桑基图

作者

桑基图允许研究流量。实体(节点)由矩形或文本表示,箭头或弧线用于显示它们之间的流量,宽度与流量的重要性成正比。在 R 中,networkD3 包是构建它们的最佳方式。

示例

Sankey DEMO

这张图表使用桑基曲线图可视化了过去几十年夏季档电影的类型分布情况。它重点展示了三种最常见的类型(剧情片、喜剧片和爱情片),并显示了它们的比例随时间的变化。

环境配置

  • 系统要求: 跨平台(Linux/MacOS/Windows)

  • 编程语言:R

  • 依赖包:ggplot2, networkD3, dplyr, readxl, webshot, tidyverse, openxlsx, ggalluvial

# 安装包
if (!requireNamespace("ggplot2", quietly = TRUE)) {
  install.packages("ggplot2")
}
if (!requireNamespace("networkD3", quietly = TRUE)) {
  install.packages("networkD3")
}
if (!requireNamespace("dplyr", quietly = TRUE)) {
  install.packages("dplyr")
}
if (!requireNamespace("readxl", quietly = TRUE)) {
  install.packages("readxl")
}
if (!requireNamespace("webshot", quietly = TRUE)) {
  install.packages("webshot")
}
if (!requireNamespace("tidyverse", quietly = TRUE)) {
  install.packages("tidyverse")
}
if (!requireNamespace("openxlsx", quietly = TRUE)) {
  install.packages("openxlsx")
}
if (!requireNamespace("ggalluvial", quietly = TRUE)) {
  install.packages("ggalluvial")
}

# 加载包
library(ggplot2)   
library(networkD3)   
library(dplyr)  
library(readxl) 
library(webshot)   
library(tidyverse)   
library(openxlsx)
library(ggalluvial)

数据准备

以下是一个使用临床数据库中某种药物临床数据的简要教程。
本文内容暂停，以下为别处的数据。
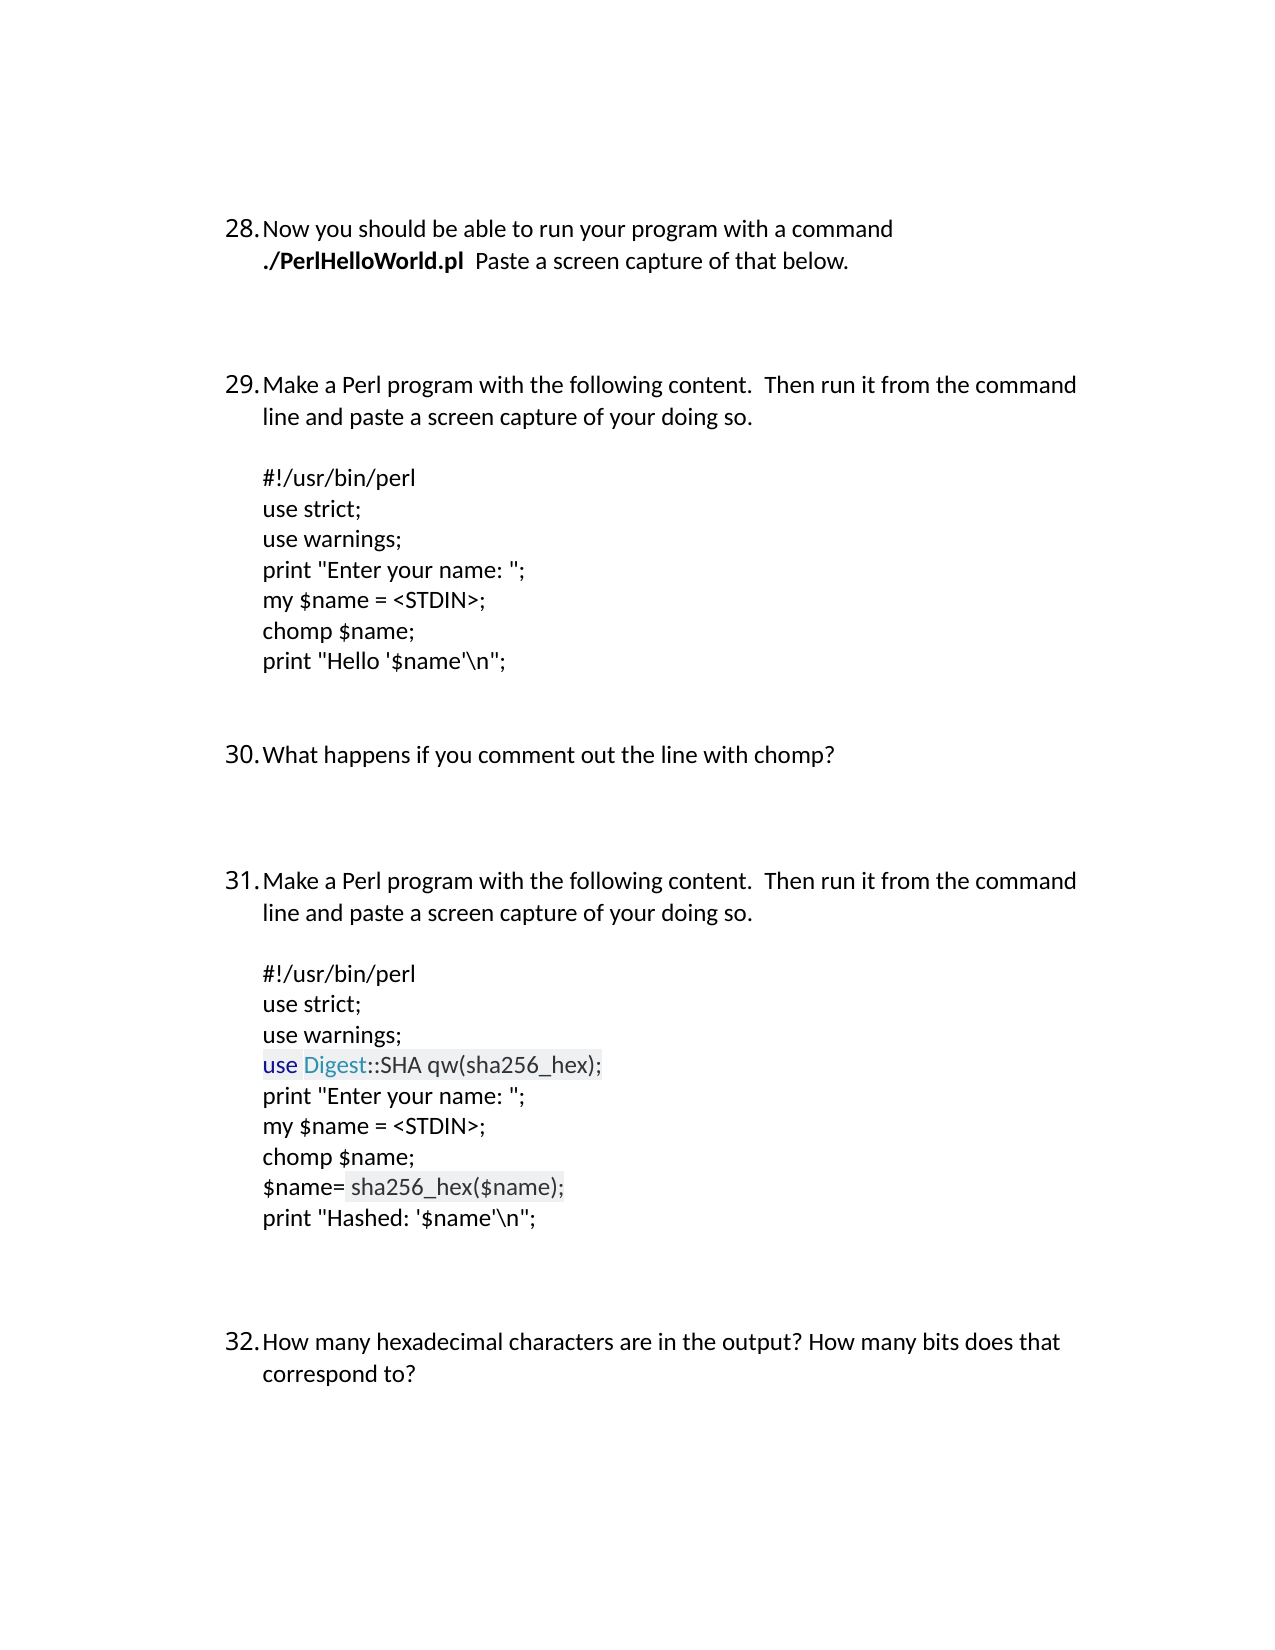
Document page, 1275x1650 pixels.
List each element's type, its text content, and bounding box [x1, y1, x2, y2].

text #!/usr/bin/perl [262, 958, 1087, 988]
text use Digest::SHA qw(sha256_hex); [262, 1049, 1087, 1080]
text use warnings; [262, 523, 1087, 554]
text print "Enter your name: "; [262, 1080, 1087, 1110]
text use strict; [262, 493, 1087, 523]
text my $name = <STDIN>; [262, 1110, 1087, 1141]
text print "Hashed: '$name'\n"; [262, 1202, 1087, 1232]
list Now you should be able to run your program with a command ./PerlHelloWorld.pl Paste a screen capture of that below. [225, 211, 1087, 276]
text #!/usr/bin/perl [262, 462, 1087, 493]
list How many hexadecimal characters are in the output? How many bits does that correspond to? [225, 1324, 1087, 1388]
text chomp $name; [262, 1141, 1087, 1171]
text print "Enter your name: "; [262, 554, 1087, 584]
text my $name = <STDIN>; [262, 584, 1087, 615]
text use warnings; [262, 1019, 1087, 1049]
text $name= sha256_hex($name); [262, 1171, 1087, 1202]
list Make a Perl program with the following content. Then run it from the command line and paste a screen capture of your doing so. [225, 367, 1087, 432]
text chomp $name; [262, 615, 1087, 645]
text use strict; [262, 988, 1087, 1019]
list Make a Perl program with the following content. Then run it from the command line and paste a screen capture of your doing so. [225, 863, 1087, 927]
list What happens if you comment out the line with chomp? [225, 737, 1087, 771]
text print "Hello '$name'\n"; [262, 645, 1087, 676]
该数据集研究了药物对患者血糖水平的影响,血糖水平分为三个等级:低血糖(<3.9 mmol/L)、正常血糖(3.9-6.1 mmol/L)和高血糖(>6.1 mmol/L)。药物给药前后血糖水平变化的绝对值用“value”表示。本示例演示了如何加载和处理这些数据集。

# 读取药物临床数据集
drugs <- read.csv("https://bizard-1301043367.cos.ap-guangzhou.myqcloud.com/drugs.csv", stringsAsFactors = FALSE)
# 创建一个节点数据框
nodes <- data.frame(
  name=c(as.character(drugs$source), 
         as.character(drugs$target)) %>% unique())
# 重新格式化
drugs$IDsource <- match(drugs$source, nodes$name)-1 
drugs$IDtarget <- match(drugs$target, nodes$name)-1


# 读取药物临床数据集
drug <- read.csv("https://bizard-1301043367.cos.ap-guangzhou.myqcloud.com/drug.csv", stringsAsFactors = FALSE)
levels(drug$`glucose(mmol/L)`) <- rev(levels(drug$`glucose(mmol/L)`))

可视化

1. 可视化

1.1 基础桑基图

图 1 桑基图描述了患者在使用某种药物前后血糖水平的变化。

# 基础桑基图
p1 <- sankeyNetwork(Links = drugs, Nodes = nodes,
              Source = "IDsource", Target = "IDtarget",
              Value = "value", NodeID = "name") 
              
p1
图 1: 基础桑基图

1.2 自定义颜色

使用 JavaScript 调用

图 2 桑基图描述了患者在使用某种药物前后血糖水平的变化。

第一步是创建一个用于颜色映射的 JavaScript 对象。然后,为每个节点分配一个颜色。最后,在 networkD3 的 colourScale 参数中调用此对象。

# 准备颜色标度:为每个节点分配一种特定的颜色。
my_color <- 'd3.scaleOrdinal() .domain(["before-normal", "before-high","before-low", "after-high", "after-low", "after-normal"]) .range(["steelblue", "red" , "#69b3a2", "red", "#69b3a2", "steelblue"])'

p2_1 <- sankeyNetwork(Links = drugs, Nodes = nodes,
              Source = "IDsource", Target = "IDtarget",
              Value = "value", NodeID = "name", 
              colourScale=my_color,fontSize=15,nodePadding=20,nodeWidth=25)
p2_1
图 2: 设置单个节点颜色

图 3 这张桑基图显示了患者在使用某种药物前后血糖水平的变化。蓝色组表示血糖水平变化大于 1 mmol/L,绿色组表示变化小于 1 mmol/L。

# 在每个链接中添加一个“组”列
drugs$group <- as.factor( c("type_a","type_a","type_b","type_b","type_b","type_b","type_a","type_b","type_b","type_b","type_a","type_a","type_a","type_b","type_a","type_a","type_a","type_a"))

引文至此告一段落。